■ EXERCISE DESCRIPTION
Answer these questions about the blog post:
1. On what day and at what time of day will DW leave for KL?
2. What does DW's family present to the widow?
3. What three things did the writer remove when leaving the relationship with Kutty?

Wednesday, November 17, 2010

1.01am

I had a conversation at 1.01am on Wednesday morning...

Dimple Walla/Starbucks (DW/SB) will be in town on Friday next week and I need to go to KL that weekend as my flight will be from KL to China. Hence I called him to ask if it is okay for me to follow him to KL and he said yes, he will be leaving to KL on Sunday after lunch.

As usual, we did not end our conversation there, it just went on with lots of topics to be discussed. We talked about being vegetarian and eating garlic and onion, we talked about Tamil, we talked a number of things... and the conversation led to funerals, Tamil funerals to be precise.

I was telling him that it is sad/cruel when they remove the thalli and break bangles of the widow during the funeral and to my surprise DW said that is the right thing to do. Apparently according to him, the widow is psychologically prepped to say that her bond with her husband is thus non existence and hence the that ceremony will do her good. Further to that, his family will present to the widow a white saree. I was really shocked when I heard that and asked him, "why don't you stop all these", forgive my ignorance here for a moment, I thought DW is different a bit from other Indian guys, hence I thought he will condemn to such actions but to my amazement, he said 'why should I? This is the procedure and that is the right thing to do"....

I was lost for words for a while and I did tell him that I am so disappointed in him. I told him that I thought he is one person who thinks outside the box and how could he ask anyone to be in a white saree and stop wearing bright colours or any colours for that matter. To that he asked me, when I got my divorce, did I remove my thalli... I told him, when I decided to be out from my relationship with Kutty, I removed 3 things: my thalli, my minji and the kungumum I put on my forehead. The bangles, the colour, the flowers all remained in my life as these were the things I was using even before I got married.

■ DATA EXTRACT
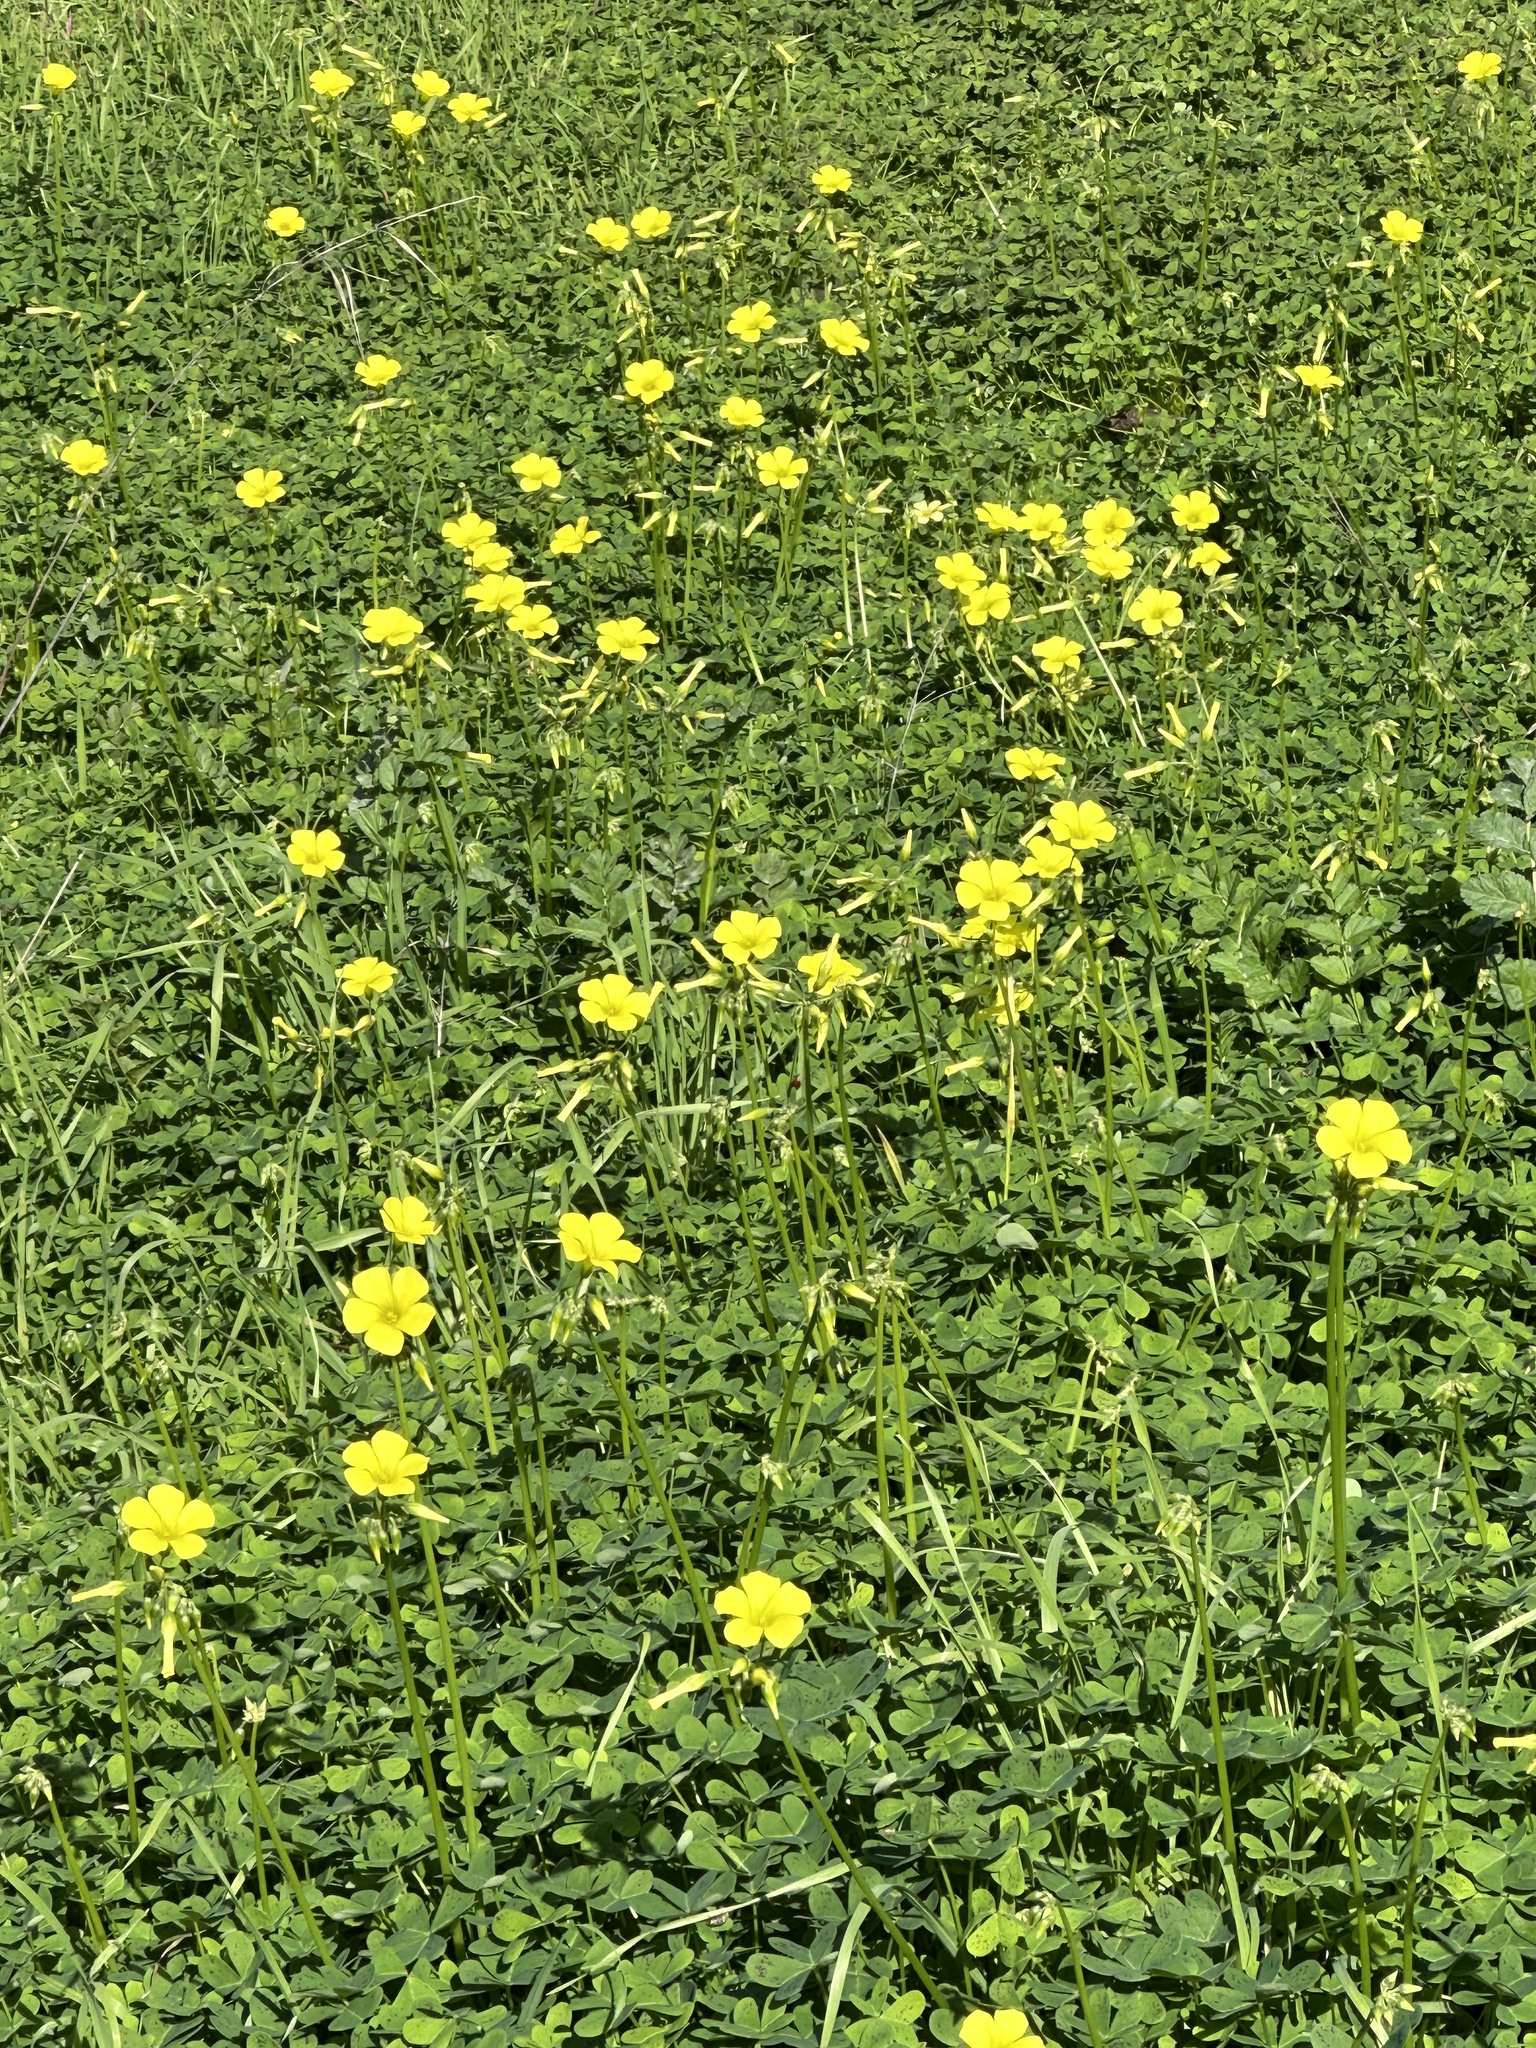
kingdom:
--
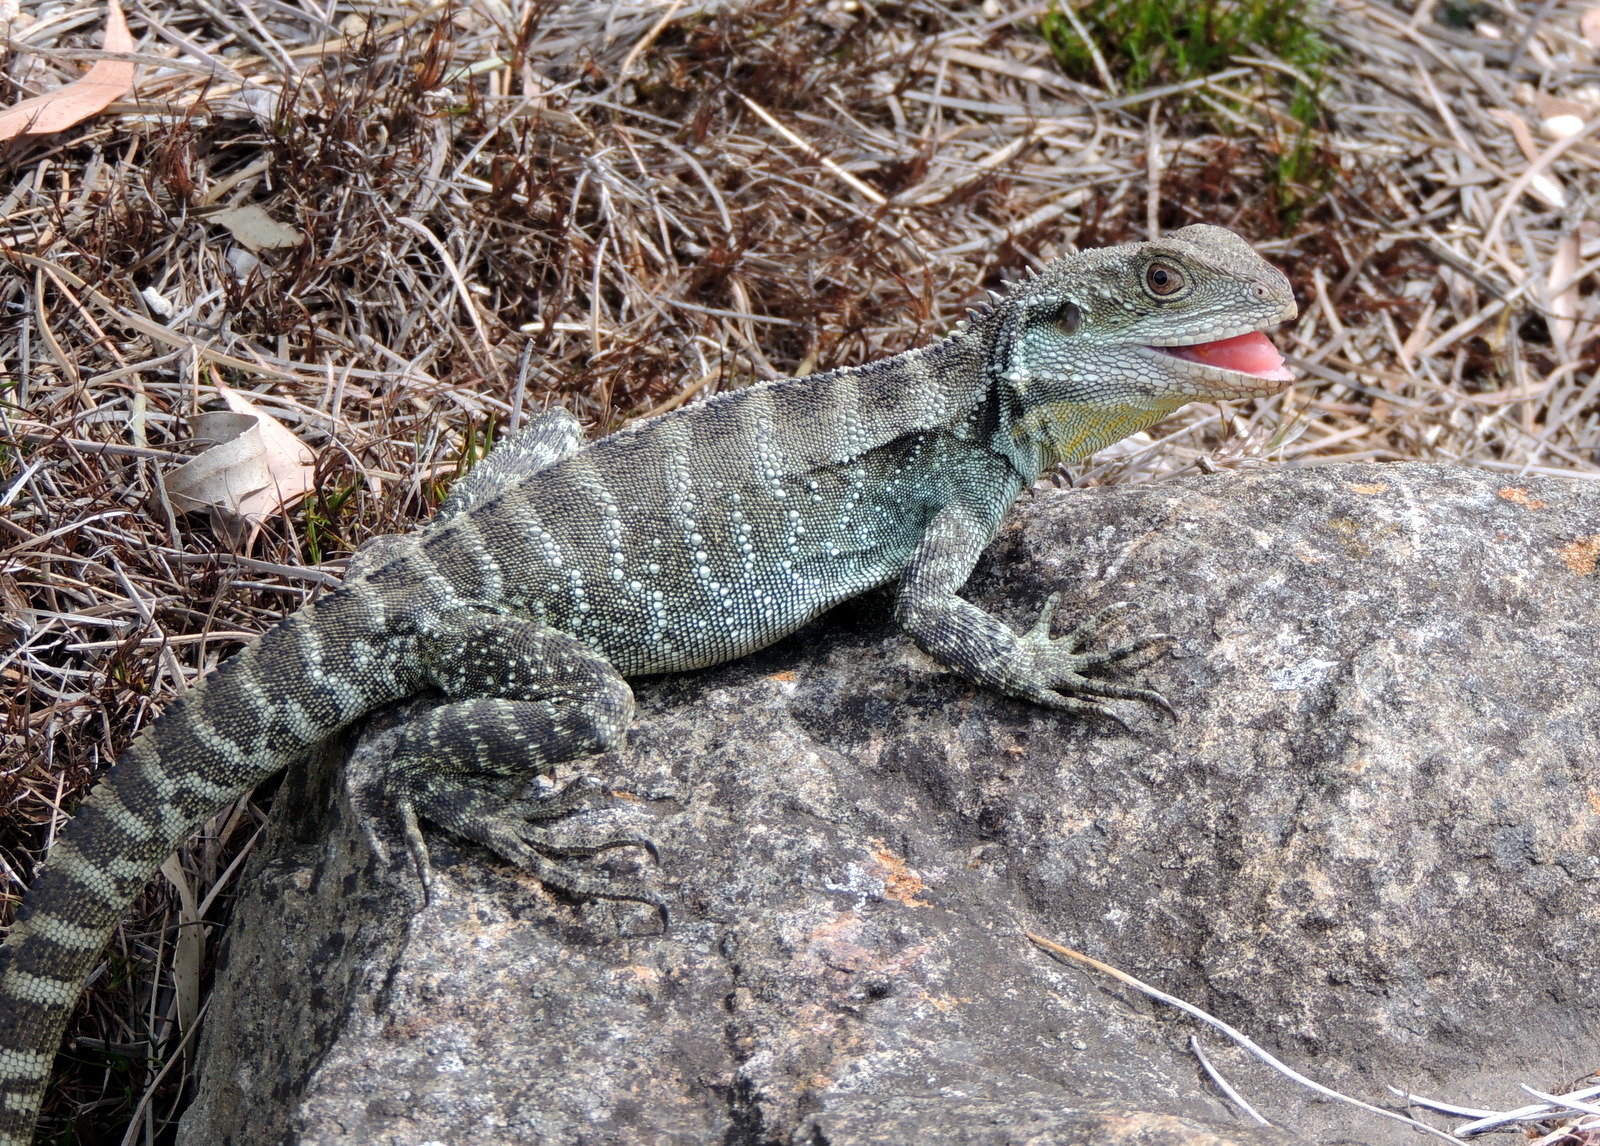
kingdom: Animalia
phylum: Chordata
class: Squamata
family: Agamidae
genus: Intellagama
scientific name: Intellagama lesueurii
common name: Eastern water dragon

■ RESULT BELOW
1. On Sunday, after lunch.
2. A white saree.
3. The thalli, the minji, and the kungumum put on the forehead.